While any cat that has just eaten something strong smelling such as tuna or a particularly fragrant cat food will naturally smell rather less than minty fresh for a short period afterwards, having bad breath is not a normal state of being for the cat, and not something that cat owners should automatically write off as being acceptable. Good dental hygiene for cats is as important as it is for people, and while mature cats that have never undergone a dental care regime or benefited from regular veterinary dental care and cleaning will likely have bad breath caused by problems with the teeth and gums, dental issues are only part of the picture.
There are several different reasons for why any cat may be suffering from halitosis, and while problems with the teeth and gums themselves are the most common of these, there are other factors to consider as well. Read on to learn about the top five reasons for bad breath in cats.
If your cat is suffering from bad breath, considering the condition of their teeth and gums themselves should be your first port of call. Cats under the age of five rarely suffer from significant tooth and gum problems and bad breath unless an underlying issue is causing this (such as immune system issues) but older cats that have not undergone an ongoing tooth and gum hygiene protocol from a young age are particularly prone to them. Rotting or damaged teeth, significant plaque, gingivitis and inflamed gums all indicate dental problems in the cat, and by this stage, starting a home dental care regime will not be sufficient to address the issue. If your cat appears to eat delicately (particularly when eating hard food) or drop a lot of the food that they pick up, the condition of the teeth and gums is probably the issue.
Schedule a veterinary appointment to assess the condition of your cat’s teeth, which may result in their needing to undergo a thorough dental cleaning and maintenance procedure. Avoid getting to this stage in the first place by feeding a food that helps to care for your cats teeth, getting them used to tooth brushing when young, and keeping an eye on the condition of their mouths as they age.
Diabetes in cats is another condition that can lead to bad breath, which often has a distinctive and recognisable smell. Diabetes is caused by the body being unable to produce or correctly process insulin, which is required for the normal digestion of food. As the condition progresses without treatment, the body begins to metabolise its own fat stores to acquire the nutrition it requires, leading to an often rapid weight loss, extreme thirst and increased urination. This process is known as ketosis or ketoacidosis, and can lead to the breath taking on a strong and unusual aroma that can be described as vaguely sweet but rotten smelling, acidic, or like the smell of acetone or pear drops. Your cat will require veterinary diagnosis to confirm diabetes, and they will need to begin a tailored treatment protocol to correct the condition.
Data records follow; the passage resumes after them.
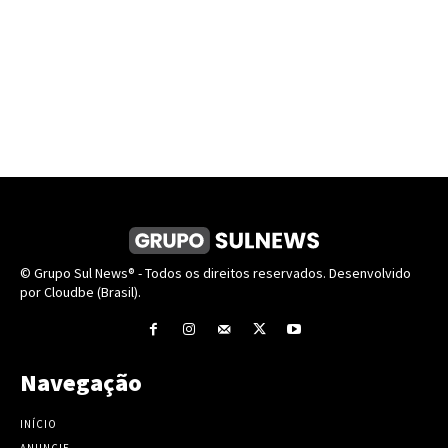
© Grupo Sul News® - Todos os direitos reservados. Desenvolvido
por Cloudbe (Brasil).
Navegação
INÍCIO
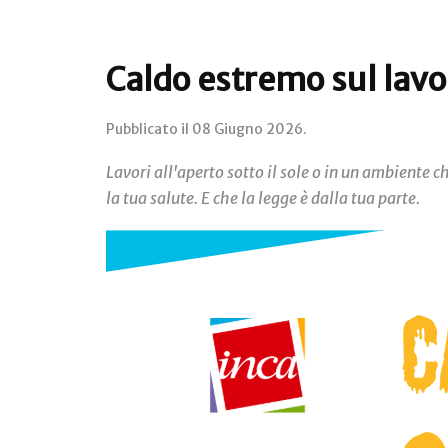
Caldo estremo sul lavo
Pubblicato il
08 Giugno 2026
.
Lavori all'aperto sotto il sole o in un ambiente 
la tua salute. E che la legge è dalla tua parte.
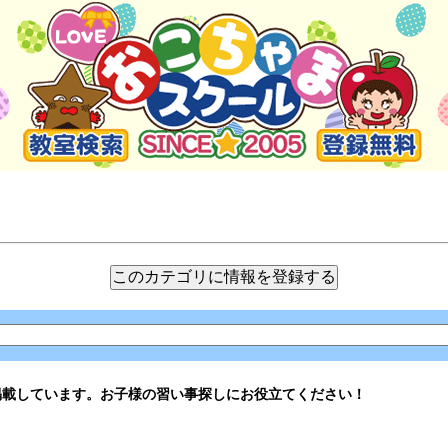
掲載しています。お子様の習い事探しにお役立てください！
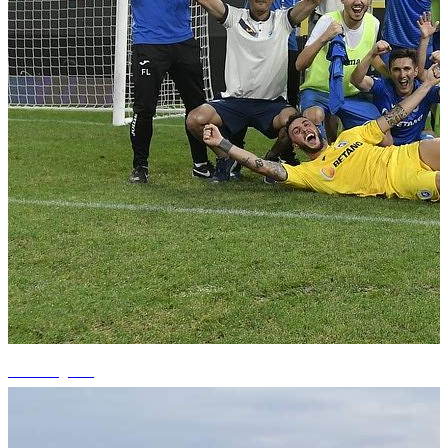
+7 fotografii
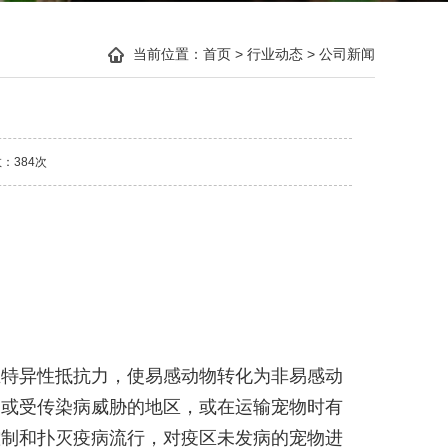
当前位置：
首页
>
行业动态
>
公司新闻
数：
384次
生特异性抵抗力，使易感动物转化为非易感动
病或受传染病威胁的地区，或在运输宠物时有
控制和扑灭疫病流行，对疫区未发病的宠物进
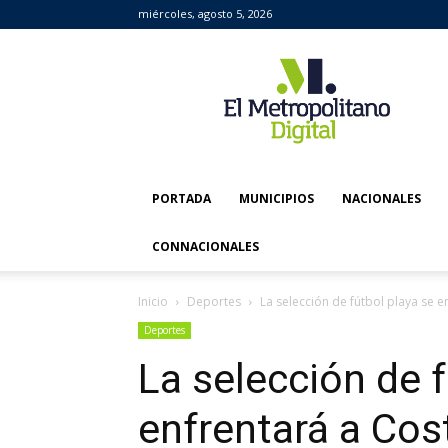
miércoles, agosto 5, 2026
El
Metropolitano
Digital
PORTADA
MUNICIPIOS
NACIONALES
CONNACIONALES
Inicio
Deportes
La selección de fútbol playa se e
Deportes
La selección de f
enfrentará a Cos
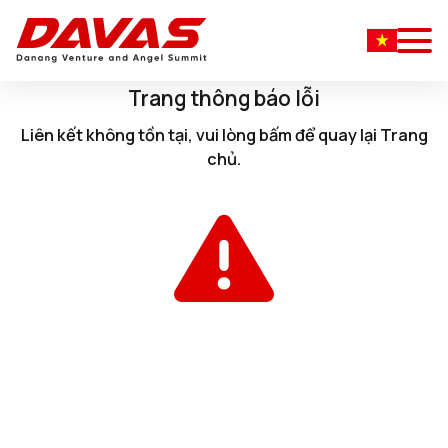
Trang thông báo lỗi
Liên kết không tồn tại, vui lòng
bấm
để quay lại
Trang
chủ
.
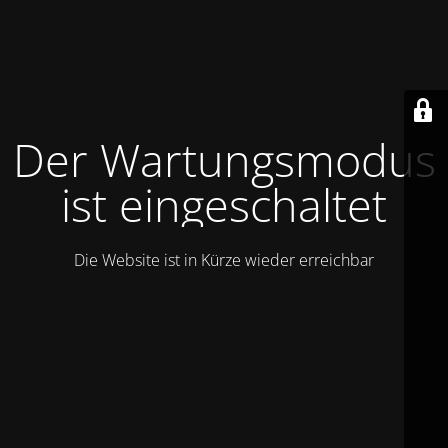
Der Wartungsmodus
ist eingeschaltet
Die Website ist in Kürze wieder erreichbar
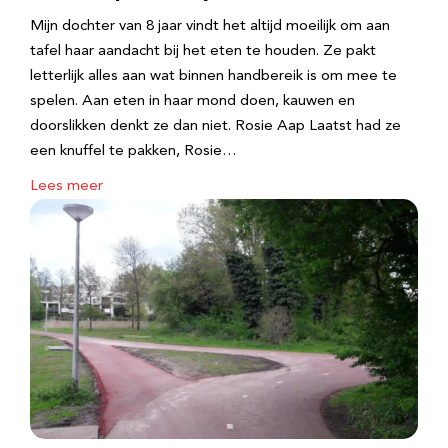
Mijn dochter van 8 jaar vindt het altijd moeilijk om aan
tafel haar aandacht bij het eten te houden. Ze pakt
letterlijk alles aan wat binnen handbereik is om mee te
spelen. Aan eten in haar mond doen, kauwen en
doorslikken denkt ze dan niet. Rosie Aap Laatst had ze
een knuffel te pakken, Rosie…
Lees meer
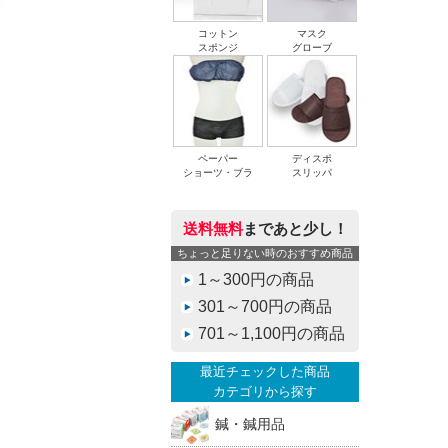
コットン
マスク
スポンジ
グローブ
ペーパー
ディスポ
ショーツ・ブラ
スリッパ
送料無料
まであと少し！
ちょっと足りない時のおすすめ商品
1～300円の商品
301～700円の商品
701～1,100円の商品
最近チェックした商品
カテゴリから探す
鍼・鍼用品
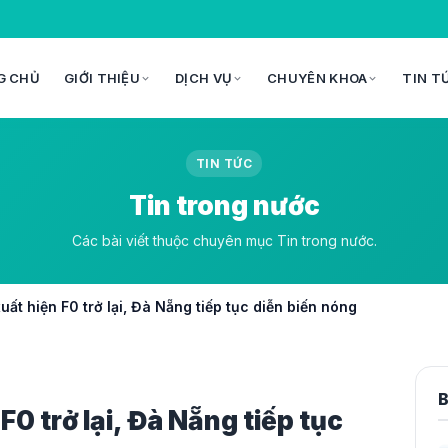
G CHỦ
GIỚI THIỆU
DỊCH VỤ
CHUYÊN KHOA
TIN T
TIN TỨC
Tin trong nước
Các bài viết thuộc chuyên mục Tin trong nước.
ất hiện F0 trở lại, Đà Nẵng tiếp tục diễn biến nóng
B
0 trở lại, Đà Nẵng tiếp tục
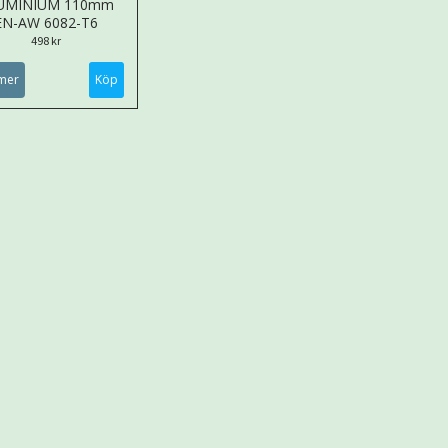
UMINIUM 110mm
EN-AW 6082-T6
498 kr
mer
Köp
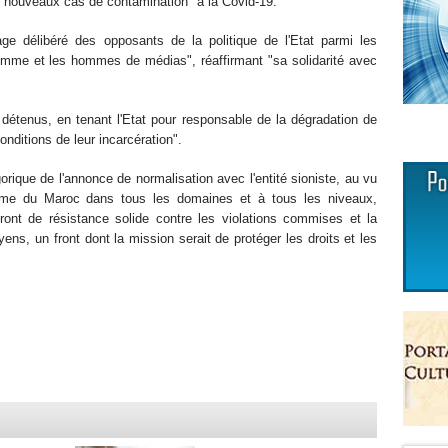
s nouveaux cas de contamination" à la Covid-19.
ge délibéré des opposants de la politique de l'Etat parmi les
'Homme et les hommes de médias", réaffirmant "sa solidarité avec
s détenus, en tenant l'Etat pour responsable de la dégradation de
nditions de leur incarcération".
rique de l'annonce de normalisation avec l'entité sioniste, au vu
me du Maroc dans tous les domaines et à tous les niveaux,
 front de résistance solide contre les violations commises et la
yens, un front dont la mission serait de protéger les droits et les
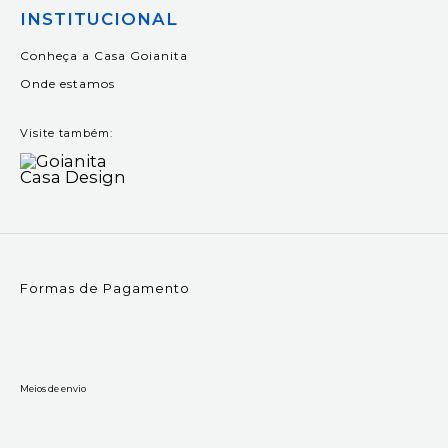
INSTITUCIONAL
Conheça a Casa Goianita
Onde estamos
Visite também:
Formas de Pagamento
Meios de envio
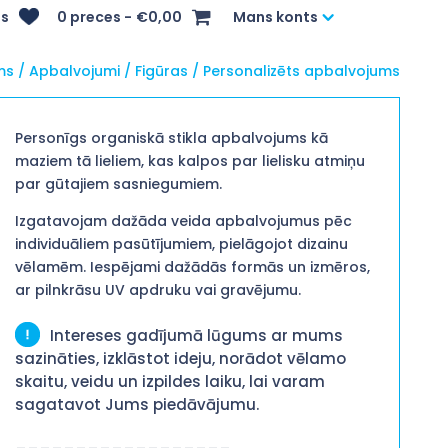
s
0 preces
€0,00
Mans konts
ms
/
Apbalvojumi
/
Figūras
/ Personalizēts apbalvojums
Personīgs organiskā stikla apbalvojums kā
maziem tā lieliem, kas kalpos par lielisku atmiņu
par gūtajiem sasniegumiem.
Izgatavojam dažāda veida apbalvojumus pēc
individuāliem pasūtījumiem, pielāgojot dizainu
vēlamēm. Iespējami dažādās formās un izmēros,
ar pilnkrāsu UV apdruku vai gravējumu.
Intereses gadījumā lūgums ar mums
sazināties, izklāstot ideju, norādot vēlamo
skaitu, veidu un izpildes laiku, lai varam
sagatavot Jums piedāvājumu.
__________________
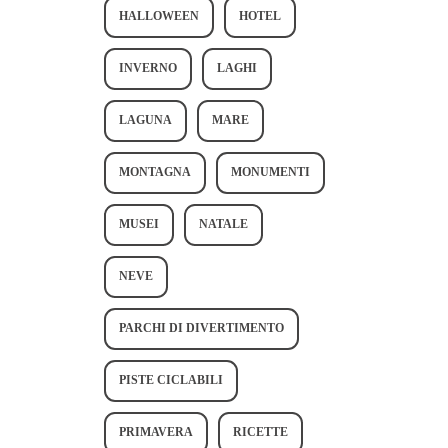
HALLOWEEN
HOTEL
INVERNO
LAGHI
LAGUNA
MARE
MONTAGNA
MONUMENTI
MUSEI
NATALE
NEVE
PARCHI DI DIVERTIMENTO
PISTE CICLABILI
PRIMAVERA
RICETTE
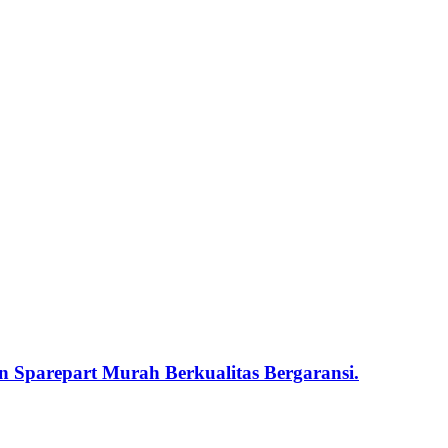
 Sparepart Murah Berkualitas Bergaransi.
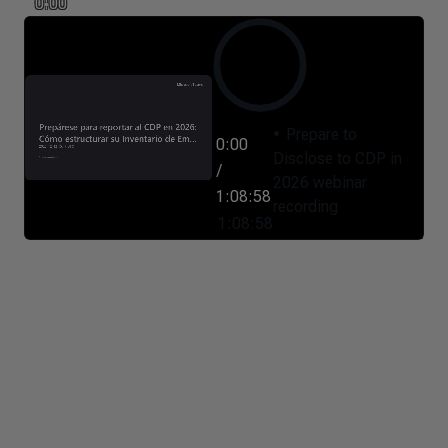
0:00
Prepare to
0:00
Disclose to CDP in
/
2026 webinar
1:08:58
recording
1:08:58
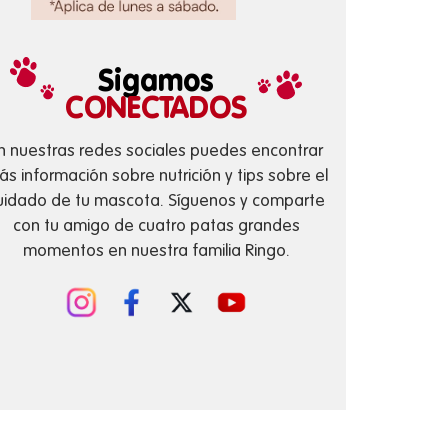
Sigamos
CONECTADOS
n nuestras redes sociales puedes encontrar
s información sobre nutrición y tips sobre el
uidado de tu mascota. Síguenos y comparte
con tu amigo de cuatro patas grandes
momentos en nuestra familia Ringo.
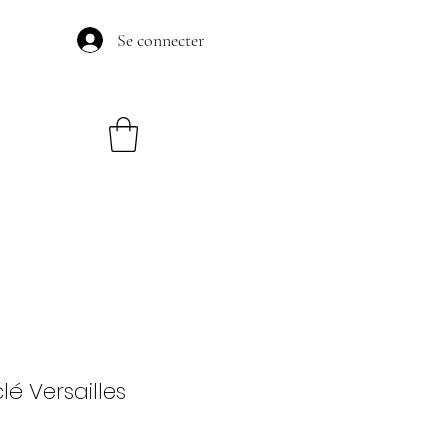
Se connecter
lé Versailles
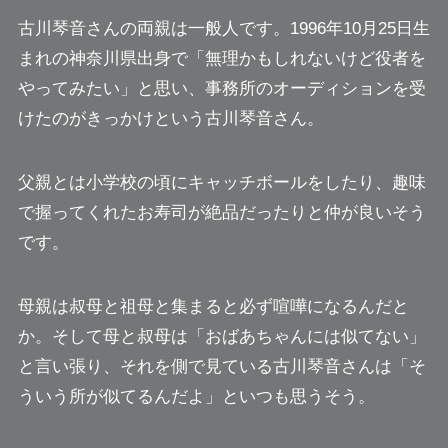
古川琴音さんの両親は一般人です。1996年10月25日生
まれの神奈川県出身で「無理かもしれないけど役者を
やってみたい」と思い、事務所のオーディションを受
けたのがきっかけという古川琴音さん。
父親とは小学校の頃にキャッチボールをしたり、趣味
で握ってくれたお寿司が絶品だったりと仲が良いそう
です。
母親は叔母と祖母と集まると必ず喧嘩になるんだと
か。そして母と叔母は「おばあちゃんには似てない」
と言い張り、それを側で見ている古川琴音さんは「そ
ういう所が似てるんだよ」といつも思うそう。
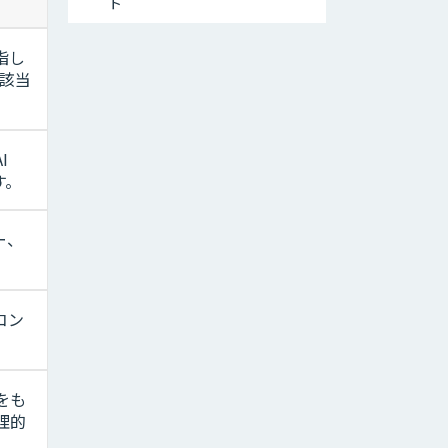
ト
指し
に該当
I
す。
ー、
コン
をも
理的
。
Problems with the kidneys such as infections and renal disease most commonly affect cats that are mature, and can lead to either the acute or chronic shutdown of the kidney’s functions. This condition is irreversible, but if chronic kidney failure is identified early enough, the cat’s healthy lifespan can be increased with treatment to help to assist the remaining kidney function.
Because renal failure in cats means that the cat’s kidneys are unable to adequately eliminate toxins from the bloodstream and pass them out in the urine, increased water intake and urination accompany the condition. The build up of toxins within the body can also lead to a fairly sudden onset of particularly strong bad breath, which is foul smelling and quite distinctive.
Cats that are having problems with their digestive system or gastrointestinal system will suffer from a range of problems, which may include sickness and diarrhoea. Often, however, if your cat simply has a sensitive stomach and is not being fed a food that suits them, or if they have allergies to some of the ingredients of their food, symptoms can be hard to spot.
A generalised low to medium level digestive discomfort in the cat will often be asymptomatic, but can present itself as bad breath if things going on within the stomach and intestines are not quite right. Calicivirus, a gastro-intestinal infection of the cat is one of the potential causes of this.
If your cat’s breath is bad but their teeth and gums appear to be in a reasonable condition and they are displaying no other symptoms, you may have to investigate the possibility of a food sensitivity or digestive problems.
Finally, some cats can be prone to mouth ulcers, sores and cysts within the mouth just as people can, and these do not always accompany dental problems or bad oral hygiene. Understandably, sores or ulcers within the mouth can lead to bad breath as well as pain and discomfort, and may lead to secondary infections that can be quite pronounced, as the mouth is of course a bacteria-heavy environment.
Get your cat checked out by the vet, to ensure that any problems within the throat and mouth are addressed and treated, and any underlying causes identified.